### EXCERPT:

[start]

Australian designer Michaela Stark spent her childhood feeling like “the plus size girl who had body hair and didn’t fit in.” But after graduating from fashion school in 2017, moving to London and gaining some momentum in the industry, Stark decided to confront those feelings straight on with her designs. She launched her namesake lingerie project, which celebrates all her insecurities through delicate, hand-crafted pieces that subvert traditional ideas of what’s considered flattering.
“I was bullied for my looks since primary school, yet I was in the fashion industry making lingerie for sample size girls in very feminine cuts and delicate silks,” the 25-year-old designer tells i-D. “I was never able to find lingerie that I actually wanted to wear, so it was very natural that I started designing pieces for myself and then it developed into what it is now.” The pieces Stark creates for her personal project are designed and modelled on her own body, documented in intimate self-portraits.
As eye-catching as the unconventional undergarments are, lingerie is just one aspect of Stark’s work as a designer. She started out as a seamstress for a number of young British brands and eventually became a designer. Now based in Paris, she’s spent time working for Marine Serre and her client list includes Beyoncé, who wore one of her custom designs in Black is King. “I started working with her team as a personal tailor and then just worked my way into becoming a designer,” she says. “When they requested garments, I would just be the first to be like, ‘I can do this’ and then pushed it and did it. One thing led to another.”
While Stark clearly has a natural talent for intricate garment-making, she says her dream growing up was to be a child star. “I would get really stressed out every time I got older because it was a year less that I could become a famous child actress and loved everything theatrical,” she laughed. “Then my school offered a fashion design course for seniors and I took that on, not knowing where it would take me. After 16 years of wanting to be an actress, I forgot about it.”
When starting a new lingerie piece, Stark drapes the fabric on herself in the mirror, continuing to do so until she gets the right distorted shape. The beautifully tailored pieces and the way she documents them, contorting her body for self-portrait, highlight the many interesting forms that our bodies can create — away from the ultra-thin, idealized hourglass shape. She says it takes a number of prototypes to create something that’s going to highlight her insecurities “in a beautiful delicate way.” The garments often go from herself, to her bed and the mannequin, in a design process that she says can take up to a month from start to finish.

[end]

### RECORDS:
[start]

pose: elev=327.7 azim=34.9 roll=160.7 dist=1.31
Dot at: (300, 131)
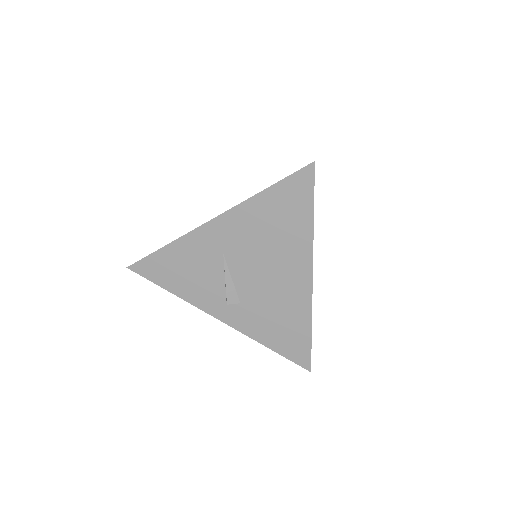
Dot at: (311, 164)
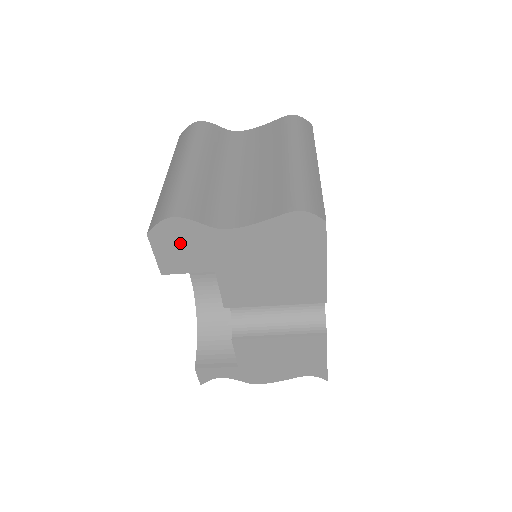
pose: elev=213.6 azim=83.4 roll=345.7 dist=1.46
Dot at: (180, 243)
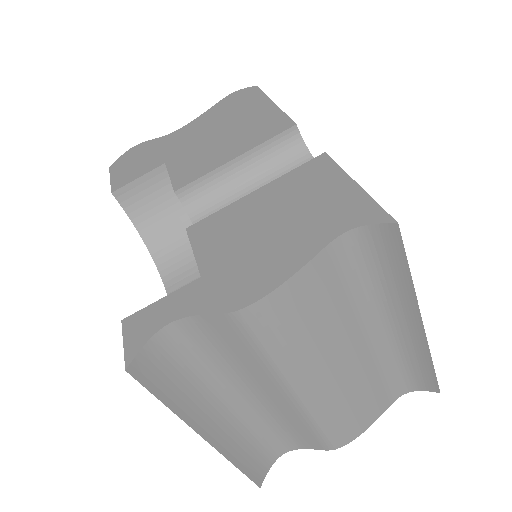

[end]

### PROBLEM DESCRIPTION:
Please update the part of the Michaela Stark profile that begins at "When starting a" and ends after "start to finish." so that "dress form" replaces "mannequin".

### FULL ANSWER:
When starting a new lingerie piece, Stark drapes the fabric on herself in the mirror, continuing to do so until she gets the right distorted shape. The beautifully tailored pieces and the way she documents them, contorting her body for self-portrait, highlight the many interesting forms that our bodies can create — away from the ultra-thin, idealized hourglass shape. She says it takes a number of prototypes to create something that’s going to highlight her insecurities “in a beautiful delicate way.” The garments often go from herself, to her bed and the dress form, in a design process that she says can take up to a month from start to finish.